Brief: Copy every entry exactly as it reads and exclude whatever pictures appear.

Saved entries:
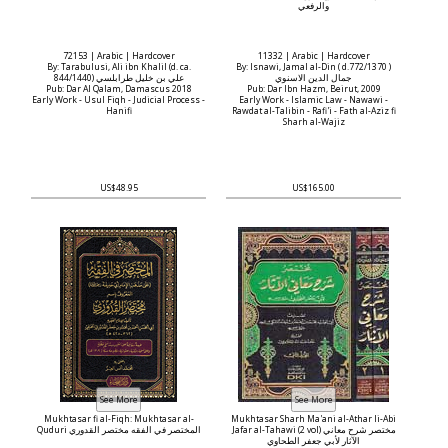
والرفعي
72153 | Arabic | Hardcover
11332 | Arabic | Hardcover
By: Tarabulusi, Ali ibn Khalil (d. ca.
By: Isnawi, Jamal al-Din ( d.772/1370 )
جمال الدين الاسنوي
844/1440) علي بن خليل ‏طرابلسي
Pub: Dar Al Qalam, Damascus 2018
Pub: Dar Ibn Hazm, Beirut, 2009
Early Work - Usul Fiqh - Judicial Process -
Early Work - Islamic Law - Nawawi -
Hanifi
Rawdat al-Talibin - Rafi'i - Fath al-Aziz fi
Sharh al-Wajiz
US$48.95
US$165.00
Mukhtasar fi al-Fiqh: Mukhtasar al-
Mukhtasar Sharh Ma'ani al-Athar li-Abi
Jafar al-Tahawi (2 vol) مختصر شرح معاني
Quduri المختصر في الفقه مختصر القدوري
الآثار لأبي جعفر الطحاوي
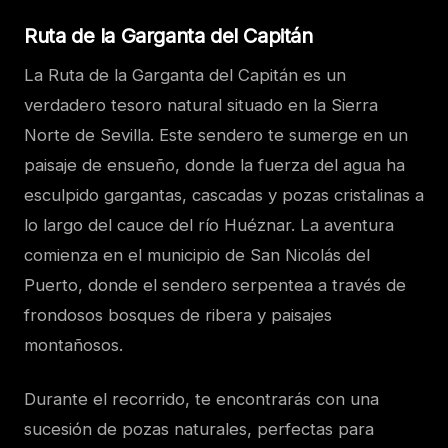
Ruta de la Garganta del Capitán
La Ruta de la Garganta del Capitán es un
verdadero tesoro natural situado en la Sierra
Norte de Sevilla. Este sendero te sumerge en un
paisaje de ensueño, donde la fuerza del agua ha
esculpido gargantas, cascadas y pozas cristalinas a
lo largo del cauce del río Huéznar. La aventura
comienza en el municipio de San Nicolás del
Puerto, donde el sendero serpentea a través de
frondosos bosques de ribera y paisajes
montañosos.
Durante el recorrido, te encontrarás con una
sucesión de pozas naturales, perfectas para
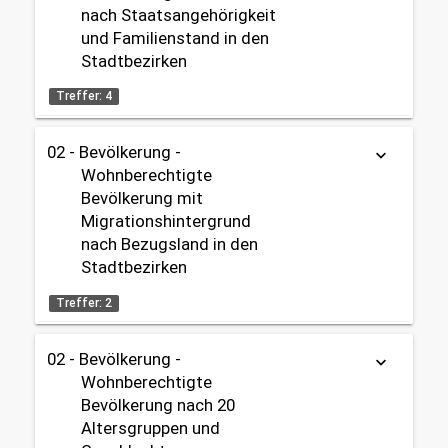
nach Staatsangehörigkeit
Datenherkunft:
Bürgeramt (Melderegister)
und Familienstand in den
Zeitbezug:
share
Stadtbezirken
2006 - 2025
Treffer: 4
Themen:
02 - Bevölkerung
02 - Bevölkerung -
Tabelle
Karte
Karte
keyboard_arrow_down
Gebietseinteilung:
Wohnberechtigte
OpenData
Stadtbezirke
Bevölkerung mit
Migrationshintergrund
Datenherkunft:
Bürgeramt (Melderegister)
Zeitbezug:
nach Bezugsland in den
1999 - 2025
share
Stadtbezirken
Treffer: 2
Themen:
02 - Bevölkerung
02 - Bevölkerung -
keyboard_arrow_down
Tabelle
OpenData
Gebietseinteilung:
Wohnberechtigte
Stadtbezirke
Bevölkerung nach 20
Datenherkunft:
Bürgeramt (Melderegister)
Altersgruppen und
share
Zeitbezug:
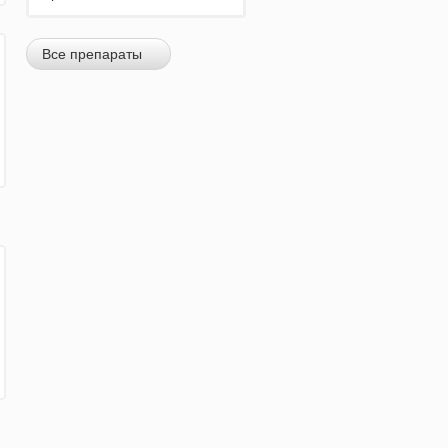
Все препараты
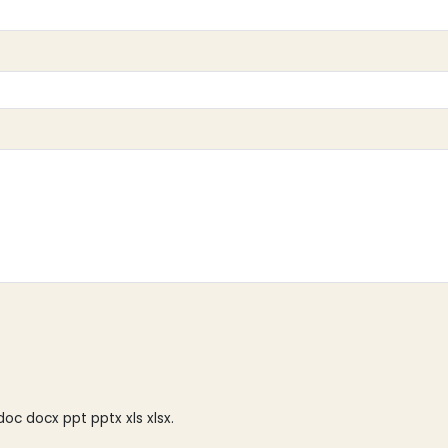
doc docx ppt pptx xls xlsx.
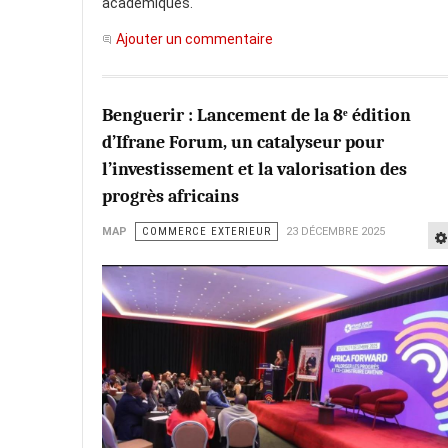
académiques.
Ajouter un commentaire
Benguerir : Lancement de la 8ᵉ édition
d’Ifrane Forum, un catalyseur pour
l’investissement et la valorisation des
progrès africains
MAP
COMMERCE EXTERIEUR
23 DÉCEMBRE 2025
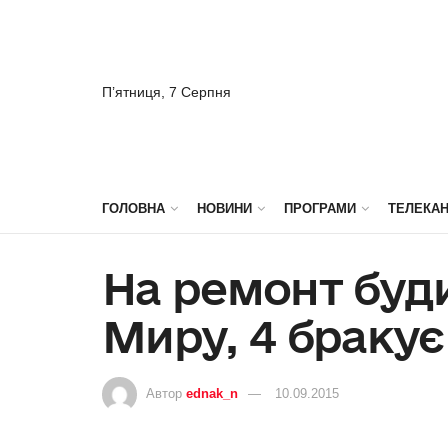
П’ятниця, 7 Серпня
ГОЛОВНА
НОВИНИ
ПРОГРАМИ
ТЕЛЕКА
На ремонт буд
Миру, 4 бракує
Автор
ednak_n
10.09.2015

Exercise answer:
والرفعي
72153 | Arabic | Hardcover
11332 | Arabic | Hardcover
By: Tarabulusi, Ali ibn Khalil (d. ca.
By: Isnawi, Jamal al-Din ( d.772/1370 )
جمال الدين الاسنوي
844/1440) علي بن خليل ‏طرابلسي
Pub: Dar Al Qalam, Damascus 2018
Pub: Dar Ibn Hazm, Beirut, 2009
Early Work - Usul Fiqh - Judicial Process -
Early Work - Islamic Law - Nawawi -
Hanifi
Rawdat al-Talibin - Rafi'i - Fath al-Aziz fi
Sharh al-Wajiz
US$48.95
US$165.00
Mukhtasar fi al-Fiqh: Mukhtasar al-
Mukhtasar Sharh Ma'ani al-Athar li-Abi
Jafar al-Tahawi (2 vol) مختصر شرح معاني
Quduri المختصر في الفقه مختصر القدوري
الآثار لأبي جعفر الطحاوي
Ruta de la Garganta del Capitán
La Ruta de la Garganta del Capitán es un
verdadero tesoro natural situado en la Sierra
Norte de Sevilla. Este sendero te sumerge en un
paisaje de ensueño, donde la fuerza del agua ha
esculpido gargantas, cascadas y pozas cristalinas a
lo largo del cauce del río Huéznar. La aventura
comienza en el municipio de San Nicolás del
Puerto, donde el sendero serpentea a través de
frondosos bosques de ribera y paisajes
montañosos.
Durante el recorrido, te encontrarás con una
sucesión de pozas naturales, perfectas para
nach Staatsangehörigkeit
Datenherkunft:
Bürgeramt (Melderegister)
und Familienstand in den
Zeitbezug:
share
Stadtbezirken
2006 - 2025
Treffer: 4
Themen:
02 - Bevölkerung
02 - Bevölkerung -
Tabelle
Karte
Karte
keyboard_arrow_down
Gebietseinteilung:
Wohnberechtigte
OpenData
Stadtbezirke
Bevölkerung mit
Migrationshintergrund
Datenherkunft:
Bürgeramt (Melderegister)
Zeitbezug:
nach Bezugsland in den
1999 - 2025
share
Stadtbezirken
Treffer: 2
Themen:
02 - Bevölkerung
02 - Bevölkerung -
keyboard_arrow_down
Tabelle
OpenData
Gebietseinteilung:
Wohnberechtigte
Stadtbezirke
Bevölkerung nach 20
Datenherkunft:
Bürgeramt (Melderegister)
Altersgruppen und
share
Zeitbezug:
Все препараты
doc docx ppt pptx xls xlsx.
académiques.
Ajouter un commentaire
Benguerir : Lancement de la 8ᵉ édition
d’Ifrane Forum, un catalyseur pour
l’investissement et la valorisation des
progrès africains
MAP
COMMERCE EXTERIEUR
23 DÉCEMBRE 2025
П’ятниця, 7 Серпня
ГОЛОВНА
НОВИНИ
ПРОГРАМИ
ТЕЛЕКА
На ремонт буд
Миру, 4 бракує
Автор
ednak_n
10.09.2015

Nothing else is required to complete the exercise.